València 9 mars (Europa Press) –
Le ministre de l'agriculture, de l'eau, du bétail et des pêches, Miguel Barrachina, a exigé un accord « équitable » européen de Mercosur qui « protège les agriculteurs et les éleveurs de la communauté de valence ».
En ces termes, Barrachina a été déclaré après avoir conclu un accord avec les représentants du secteur primaire de la communauté de valence, qui « a exprimé leur rejet de l'accord commercial annoncé entre l'Union européenne (UE) et le Mercosur », a indiqué le Generalitat dans un communiqué.
« Nous exigeons conjointement des mesures qui garantissent la protection de l'agriculture et du bétail de la communauté de valence contre la concurrence déloyale et le manque de réciprocité dans les conditions de production et de marketing », a-t-il déclaré.
Le ministre a défendu que l'UE « devait continuer d'être un acteur mondial clé dans la production et l'exportation d'aliments sûrs et de qualité ». « Il est crucial que cet accord offre de meilleures opportunités pour le secteur agricole européen », a-t-il déclaré.
Le pacte réalisé entre le ministère de l'Agriculture et les organisations Ava, Asaja Alicante, La Unió, COAG, UPA, CGC et les coopératives agro-aliment à la communauté Valencian recueillent un plan de contrôle extraordinaire sur les frontières avec l'objectif de « éviter l'entrée de produits des pays mercosurades qui contiennent des pests et générer des conflits sanitaires ».
« Cette mesure vise à protéger la santé publique et à préserver la sécurité alimentaire du pays, établissant des contrôles rigoureux pour s'assurer que les produits qui entrent sur le territoire sont conformes aux normes les plus élevées de qualité et de sécurité », a déclaré le ministre.
Mesures de surveillance
De même, le document envisage « la mise en œuvre de mesures de surveillance à l'origine pour garantir le respect des exigences de l'accord et établir un fonds de rémunération pour protéger les producteurs européens contre les impacts possibles de l'accord, en plus d'une plus grande concrétion dans la réglementation de la durabilité, de la protection de l'environnement et des droits du travail dans les pays Mercosur, en particulier en ce qui concerne les produits agricoles et les véhicules de livraison exportés envers l'UE. »
Barrachina a souligné que l'accord « favorise l'exportation de produits agricoles et d'élevage du Mercosur à l'UE, bien qu'il ne favorise pas également les exportations agriaires européennes pour le remplacement de produits alimentaires européens, qui ne se produisent pas sous des standards stricts de qualité et de sécurité alimentaire, par des produits alimentaires européens qui ne font pas avec les mêmes niveaux de demande dans ses conditions de production. «
En ce sens, il a souligné que « la réciprocité est revendiquée à la fois dans la production et les échanges commerciaux pour garantir un traitement équitable et équitable pour les producteurs ».
Un autre des points abordés par le document est l'exclusion de produits tels que les agrumes et le jus d'agrumes frais à partir de la liste des produits sensibles. « L'accord n'a pas pris en compte la pertinence des agrumes dans la production européenne et, en particulier, dans la communauté de valence.
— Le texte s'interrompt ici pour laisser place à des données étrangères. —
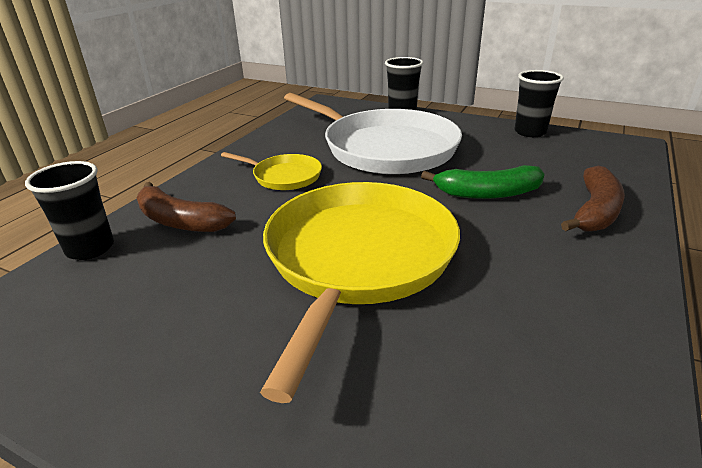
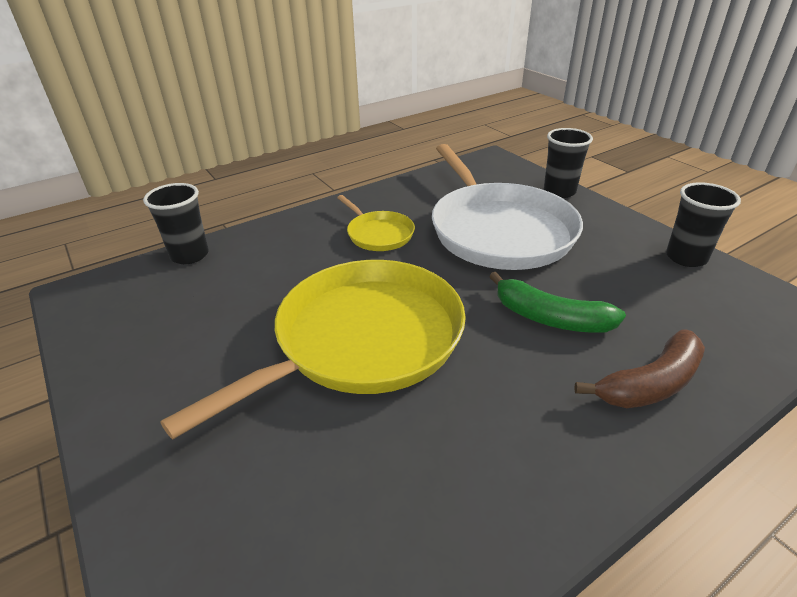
camera: 30 degrees right, 5 degrees up
(180, 221) = (264, 252): brown banana -> none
Par conséquent, nous exigeons que ces produits soient considérés comme sensibles et qu'ils sont protégés contre les effets négatifs de la concurrence déloyale », a-t-il ajouté.
DÉBOISEMENT
« L'accord exhorte l'examen des engagements concernant la déforestation en Amazonie, car il n'envisage pas correctement la déforestation liée à des cultures telles que les agrumes, les melons ou les pastèques qui sont exportés vers l'UE, qui doivent être abordés dans la législation », a-t-il déclaré.
Enfin, le ministre de l'Agriculture a mis en évidence «l'importance» de «l'activation des mécanismes de sauvegarde dans l'augmentation des importations de Mercosur, exigeant une clarté dans les procédures d'application des clauses de protection».
« L'agriculture européenne et le bétail ont besoin d'un cadre de protection robuste, et nous n'autoriserons pas le secteur à ne pas être protégé avant le présent accord », a-t-il conclu.